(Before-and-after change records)
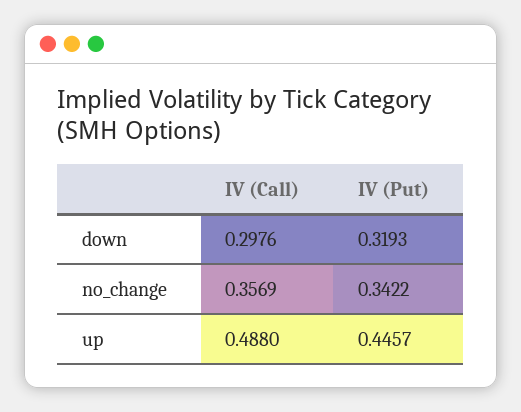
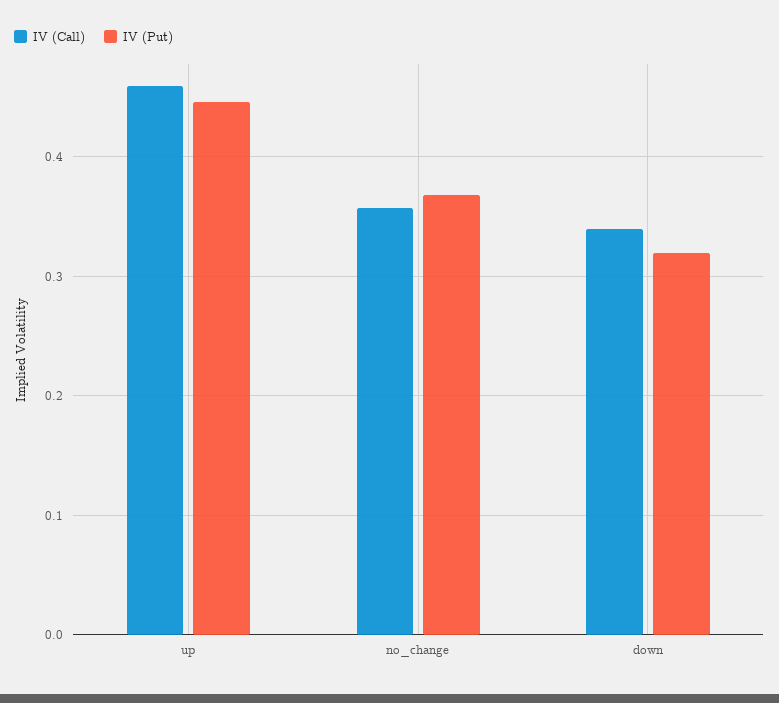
IV (Call), down: 0.2976 -> 0.34
IV (Put), no_change: 0.3422 -> 0.37
IV (Call), up: 0.488 -> 0.46

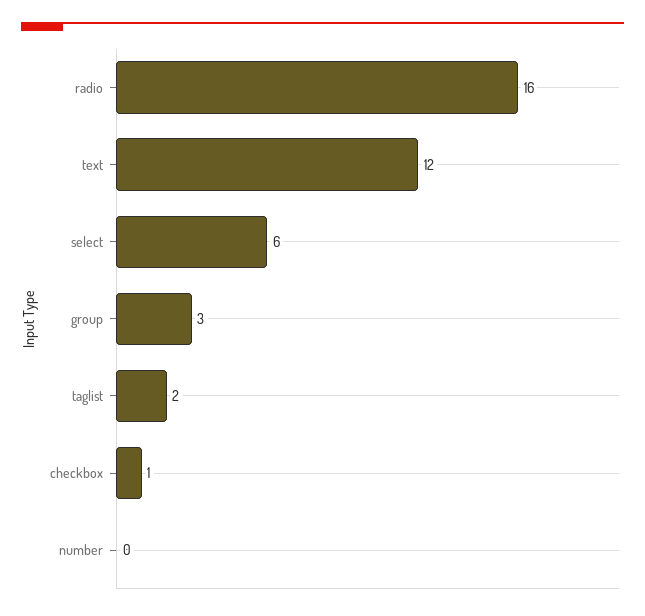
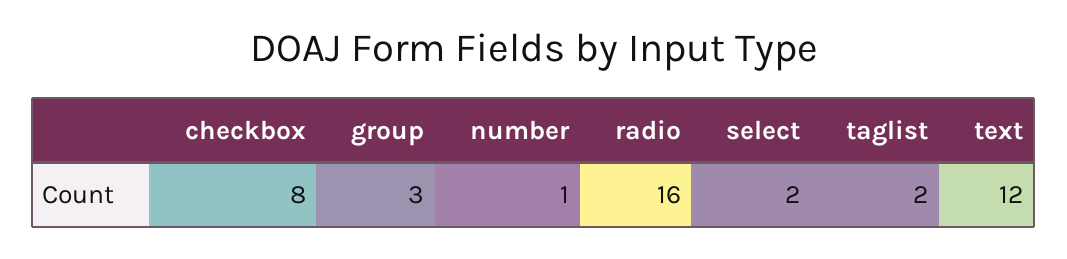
select: 6 -> 2
checkbox: 1 -> 8
number: 0 -> 1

Job >> Hand back the data above exactly, leaving out all pictures.

Written answer >>
IV (Call), down: 0.2976 -> 0.34
IV (Put), no_change: 0.3422 -> 0.37
IV (Call), up: 0.488 -> 0.46

select: 6 -> 2
checkbox: 1 -> 8
number: 0 -> 1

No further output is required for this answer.